When you occasionally have a really bad day and you just need to take it out on someone, don't take it out on someone you know, take it out on someone you don't know!
I was sitting at my desk when I remembered a phone call I'd forgotten to make. I found the number and dialed it. A man answered, saying, "Hello"
I politely said, "This is Chris. Could I please speak with Robyn Carter?"
Suddenly a manic voice yelled out in my ear "Get the right *%#& number!" and the phone was slammed down on me.
I couldn't believe that anyone could be so rude. When I tracked down Robyn's correct number to call her, I found that I had accidentally transposed the last two digits.
After hanging up with her, I decided to call the 'wrong' number again.
When the same guy answered the phone, I yelled "You're an @sshole!" and hung up. I wrote his number down with the word "@sshole" next to it, and put it in my desk drawer. Every couple of weeks, when I was paying bills or had a really bad day, I'd call him up and yell, "You're an @sshole!" It always cheered me up.
When caller ID was introduced, I thought my therapeutic @sshole calling would have to stop.
So, I called his number and said, "Hi, this is John Smith from the telephone company. I'm calling to see if you're familiar with our Caller ID program?"
He yelled "NO!" and slammed down the phone. I quickly called him back and said, "That's because you're an @sshole!" and hung up.
One day I was at the store, getting ready to pull into a parking spot.
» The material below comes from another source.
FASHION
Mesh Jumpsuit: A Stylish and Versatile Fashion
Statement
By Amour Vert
Some guy in a black BMW cut me off and pulled into the spot I had patiently waited for. I hit the horn and yelled that I'd been waiting for that spot, the idiot ignored me. I noticed a "For Sale" sign in his back window, so I wrote down his number.
A couple of days later, right after calling the first @sshole (I had his number on speed dial), I thought that I'd better call the BMW @sshole, too.
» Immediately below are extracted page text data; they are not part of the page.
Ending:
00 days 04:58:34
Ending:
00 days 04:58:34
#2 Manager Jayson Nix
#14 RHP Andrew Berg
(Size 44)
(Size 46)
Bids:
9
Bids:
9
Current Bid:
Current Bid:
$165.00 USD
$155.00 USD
I said, "Is this the man with the black BMW for sale?" He said, "Yes, it is" I asked, "Can you tell me where I can see it?" He said, "Yes, I live at 34 Oaktree Blvd, in Fairfax. It's a yellow ranch house, and the car's parked right out in front."
I asked, "What's your name?" He said, "My name is Don Hansen."
I asked, "When's a good time to catch you, Don?" He said, "I'm home every evening after five."
I said, "Listen Don, can I tell you something?" He said, "Yes?" I said, "Don, you're an @sshole!"
Then I hung up, and added his number to my speed dial, too. Now, when I had a problem, I had two @ssholes to call.
Then I came up with an idea. I called @sshole #1. He said, "Hello." I said, "You're an @sshole!" (But I didn't hang up.)
He asked, "Are you still there?" I said, "Yeah." He screamed, "Stop calling me!" I said, "Make me!" He asked, "Who are you?" I said, "My name is Don Hansen." He said, "Yeah? Where do you live?"
I said, "You'll what?" He exclaimed, "I'll kick your @ss," I answered, "Well, @sshole, here's your chance. I live in the yellow house at 34 Oaktree Blvd, in Fairfax with the black beamer out front" "I'm coming over right now Don. And you had better start saying your prayers!" I said, "Yeah, like I'm really scared, @sshole," and hung up.
Then I called @sshole #2. He said, "Hello?" I said, "Hello, @sshole." He yelled, "If I ever find out who you are..."
Then I hung up and immediately called the police saying that I lived at 34 Oaktree Blvd in Fairfax, and that my gay lover was on his way over to kill me.
Then I called Channel 9 News about the gang war going on down in Oaktree Blvrd in Fairfax.
I quickly got into my car and headed over to Fairfax...I got there just in time to watch 2 @ssholes beating the crap out of each other in front of six cop cars, an overhead news helicopter and surrounded by a news crew.
Now, I feel much better. Anger management works!
My Uncle Art sent out that e-mail a few weeks ago and I howled! If only I had the courage some days to do that, my life would be much less stressful I'm sure!
Oh, and I know that @sshole is exactly the same as asshole but the "sensor ship" makes me feel better!